Hay pocas cosas tan grandiosas como el descubrimiento de un poeta. Recuerdo el día que leí por vez primera Los heraldos negros de César Vallejo, cuando apareció Antonio Machado, la sapiencia de Juan Ramón Jiménez o la luz intensa e interminable de Szymborska o de Herbert. Jamás se puede olvidar el primer día que uno lee el IF de Kipling o el Ítaca de Kavafis, ni tampoco la primera vez que aparecen Teresa de Ávila o San Juan de la Cruz. Jorge Manrique marcó el camino, cerca de aquel Garcilaso que nos deslumbró en el instituto, y ya más cerca, siempre regreso a Alonso Quesada o a Luis Feria para no perder el rumbo de las palabras o de la propia existencia.

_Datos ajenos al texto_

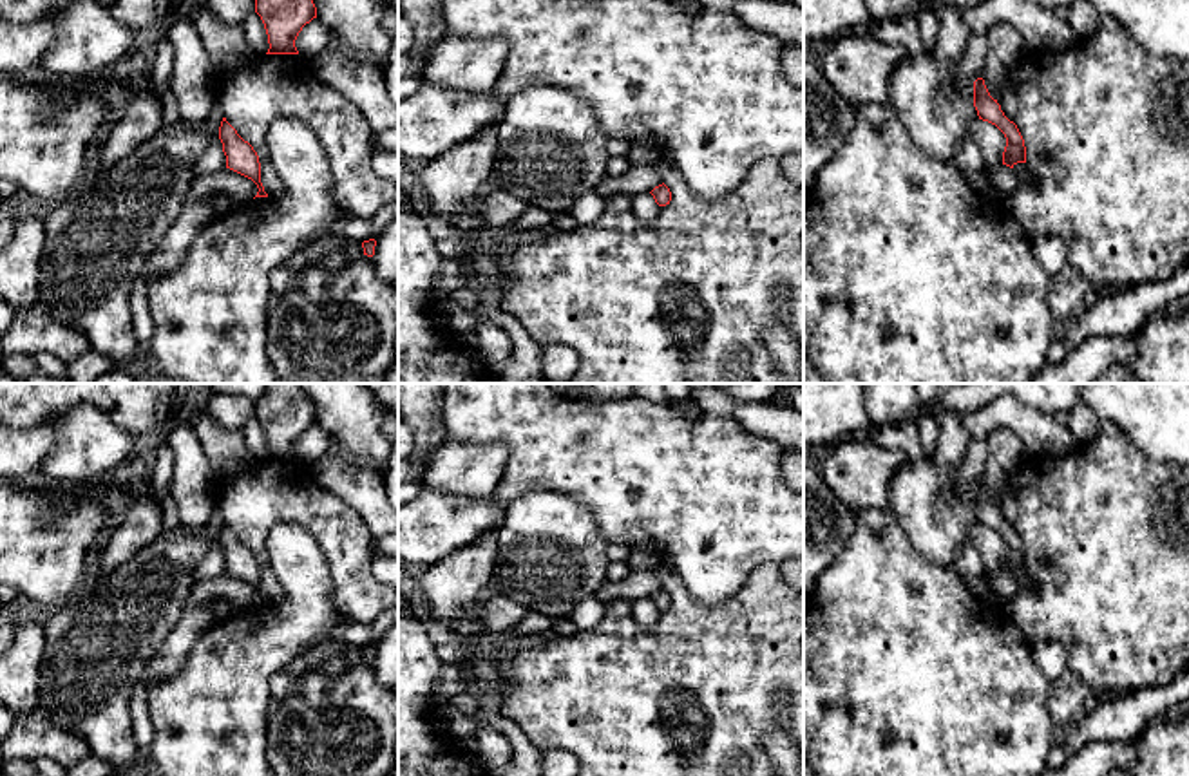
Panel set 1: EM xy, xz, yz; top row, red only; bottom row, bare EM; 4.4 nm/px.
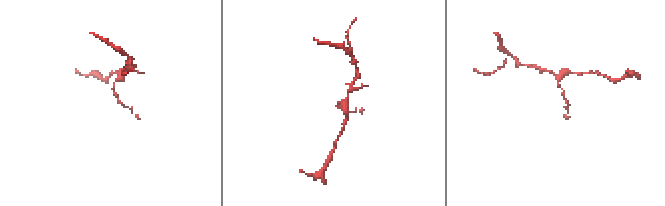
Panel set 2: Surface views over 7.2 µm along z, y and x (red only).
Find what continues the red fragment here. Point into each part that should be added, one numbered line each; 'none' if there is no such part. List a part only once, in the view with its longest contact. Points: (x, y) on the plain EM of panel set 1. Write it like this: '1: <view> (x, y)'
none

Esta última semana en La Palma descubrí a muchos escritores centroamericanos que no conocía, pero hubo alguien que desde que salió a leer por vez primera en la Plaza de España de Los Llanos de Aridane me impactó como hacía tiempo que no me sorprendía nadie con una voz nueva, intensa y diferente. Volaba alto en cada uno de sus versos, y uno se decía que era casi imposible que ese vuelo pudiera mantenerse siempre altivo y emocionante hasta el final de cada poema; pero no sólo se mantenía sino que se elevaba cada vez más sin estridencias y sin fuegos de artificio, se alzaba desde el alma, desde los adentros de sí mismo, con una musicalidad y una intensidad poética que hizo que, según acabara el primero de los recitales del Festival Hispanoamericano de Escritores, me acercara a él como hacía tiempo que no me acercaba a ningún poeta. Se llama Rolando Kattan y es hondureño. Aquella noche hablamos un rato de literatura y de lo que acababa de acontecer, pero ya al día siguiente fui conociendo un poco más al hombre que escribe versos y detiene el tiempo. Nos encontramos bajo los laureles centenarios de la Plaza de España. Yo leía Autofagia de Celia Lorenzo y él se sentó y pidió un café. Y salió el fútbol, el partido entre España y Honduras del Mundial 82 y aquel gol de Zelaya que nos dejó helados en el primer encuentro a los niños que soñábamos con ver a España campeona del mundo. Todos pensábamos que le ganaríamos al equipo centroamericano por una goleada. Sólo conocíamos a Gilberto Yearwood, pero los hondureños nos empataron con ese gol que se sumaba a otras pequeñas catástrofes futboleras de la selección de aquellos años. Rolando, sobre la marcha, me recordó el nombre completo del jugador que marcó el gol: Pecho de Águila Zelaya, y me dijo orgulloso que era de Trinidad, Santa Bárbara, la ciudad de su abuela. Ya entonces empezó el recorrido ancestral, sus orígenes palestinos y judíos, el pequeño Macondo o la gran Comala en donde había crecido y toda clase de anécdotas que fueron presentando al poeta antes de que fuera poeta, antes de que nos impactara como me sigue impactando la lectura de sus versos desde hace más de una semana. 

Leo estos días la antología que me regaló, publicada en Honduras, Donde volver deseo, y no hago más que ir y venir por los poemas como un náufrago perdido en el océano que confía ciegamente en las orillas que aparecerán en el horizonte. Sus poemas son islas en las que uno viviría para siempre, regresos a lugares que no conocimos o no recordamos, pero que nos resultan cercanos desde el primero de los versos. Quiero compartir con ustedes su descubrimiento. Ya es un poeta más que reconocido en el ámbito hispanoamericano, ganador de importantes premios, traducido a quince idiomas e invitado a leer su obra en más de cincuenta festivales de los cinco continentes. Son las cosas de estos tiempos, que creemos que lo sabemos todo y sabemos menos que hace veinte años de lo que realmente es importante. Yo no conocía de nada a Rolando, y desde hace una semana se suma a los anaqueles de mis poetas imprescindibles, de los que uno necesita leer para seguir creyendo en la fuerza arrolladora y renovadora de los versos.